The rain woke me after midnight. This is the first rain since I’ve been here, just over a month now. I thought at first it was leaves tapping against the concrete walkway outside. I thought, “more sweeping to do” as I’ve swept every day, sometimes twice to keep the walk clear. Saves the heavier work of vacuuming what is tracked or blown in the door.

As I surfaced from full sleep, I realized there could be no leaves this crispy in spring…

This rain is tentative but steady, tap-tapping on the metal roof. I climb from bed to make a cup of chai, and return to cover up & sip it. And listen, cup in one hand, pen in the other. The heavy curtains belly out with that distinctive fragrance: Rain In The Desert. The Balinese cow bell serving as my doorbell sounds quietly, announcing a soft gusting accompaniment of breeze.

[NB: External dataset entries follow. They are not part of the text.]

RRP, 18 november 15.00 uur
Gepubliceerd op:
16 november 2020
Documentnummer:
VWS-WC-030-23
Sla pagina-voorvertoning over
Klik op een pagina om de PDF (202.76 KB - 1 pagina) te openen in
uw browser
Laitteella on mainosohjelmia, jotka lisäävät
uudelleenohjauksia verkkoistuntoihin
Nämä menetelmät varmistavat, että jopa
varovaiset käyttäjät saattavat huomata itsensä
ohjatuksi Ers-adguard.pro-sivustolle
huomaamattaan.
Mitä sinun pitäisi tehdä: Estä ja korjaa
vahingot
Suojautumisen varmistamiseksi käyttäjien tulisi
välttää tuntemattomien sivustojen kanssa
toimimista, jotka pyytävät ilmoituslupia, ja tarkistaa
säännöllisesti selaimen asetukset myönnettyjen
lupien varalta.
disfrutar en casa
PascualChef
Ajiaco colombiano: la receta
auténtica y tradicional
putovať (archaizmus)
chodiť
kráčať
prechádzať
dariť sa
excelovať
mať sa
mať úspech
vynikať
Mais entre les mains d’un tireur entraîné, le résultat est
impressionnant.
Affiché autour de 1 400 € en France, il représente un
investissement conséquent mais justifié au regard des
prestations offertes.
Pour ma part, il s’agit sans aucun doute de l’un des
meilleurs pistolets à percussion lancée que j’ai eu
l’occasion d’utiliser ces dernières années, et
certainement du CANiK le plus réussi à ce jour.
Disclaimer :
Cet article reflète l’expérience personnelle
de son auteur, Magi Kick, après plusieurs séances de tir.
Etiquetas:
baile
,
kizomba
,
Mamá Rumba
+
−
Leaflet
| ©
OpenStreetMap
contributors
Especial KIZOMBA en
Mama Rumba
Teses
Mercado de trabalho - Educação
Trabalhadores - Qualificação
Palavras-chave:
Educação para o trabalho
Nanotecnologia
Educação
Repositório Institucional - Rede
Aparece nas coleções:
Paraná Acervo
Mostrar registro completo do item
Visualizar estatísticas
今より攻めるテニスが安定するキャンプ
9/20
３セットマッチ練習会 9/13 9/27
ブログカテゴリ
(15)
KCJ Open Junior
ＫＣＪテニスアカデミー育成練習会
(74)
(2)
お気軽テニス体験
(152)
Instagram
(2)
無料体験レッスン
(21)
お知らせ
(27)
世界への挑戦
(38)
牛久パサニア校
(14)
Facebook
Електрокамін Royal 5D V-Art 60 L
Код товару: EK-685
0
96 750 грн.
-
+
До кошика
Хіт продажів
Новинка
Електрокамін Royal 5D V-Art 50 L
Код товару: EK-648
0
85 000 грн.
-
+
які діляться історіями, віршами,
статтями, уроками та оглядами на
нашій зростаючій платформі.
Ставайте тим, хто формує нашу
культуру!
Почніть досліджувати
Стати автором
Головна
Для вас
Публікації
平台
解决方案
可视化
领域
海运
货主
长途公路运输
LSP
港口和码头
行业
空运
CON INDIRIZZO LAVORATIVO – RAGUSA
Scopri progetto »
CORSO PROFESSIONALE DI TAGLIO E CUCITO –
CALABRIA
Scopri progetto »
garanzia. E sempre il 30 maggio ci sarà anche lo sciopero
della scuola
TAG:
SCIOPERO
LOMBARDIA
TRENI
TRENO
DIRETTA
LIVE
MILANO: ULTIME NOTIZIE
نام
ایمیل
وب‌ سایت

(In the desert, the smell of moisture precedes it, distinct & heady from the usual baked-sand scent. This rain will help to settle some of the dust raised by the highway department lately on a mission to dump yet more dirt. This seems to me an exercise in futility since dirt is hardly scarce here & quite abundantly distributed. But with their arcane signage & the unexplained descent of men in orange vests driving orange earthmovers, there is nothing to do but obey the “stop” & “go” of their outriders.  I question their purpose & their presence, especially when they leave the soil on the roadway – the one place it was not before their unexplained project. Are they burying us in more?)

When I thought the rain had passed by & started to doze again, another mild volley begins. I can feel the trees outside expanding, the weeds under them reaching out for sustenance. Are there others brewing tea & returning to cover up their legs in bed, just listening to the fall? A rare & delightful sound, a “joyful noise.” Who else in town lies awake scenting this perfume of suspended water falling on a dry world? More than I know? Fewer than I think?

Geoengineering has upended the weather patterns. The changes in Mother Nature herself wing out from that foul ruination of climate integrity. As the sun rolls from yellow to white & the clocks continue a relentless march forward, tonight’s quiet cleansing gentles the planet: rhythmic, soulful, fragrant, musical.

I pull the covers up to my ears & return to sleep, listening to the lullaby.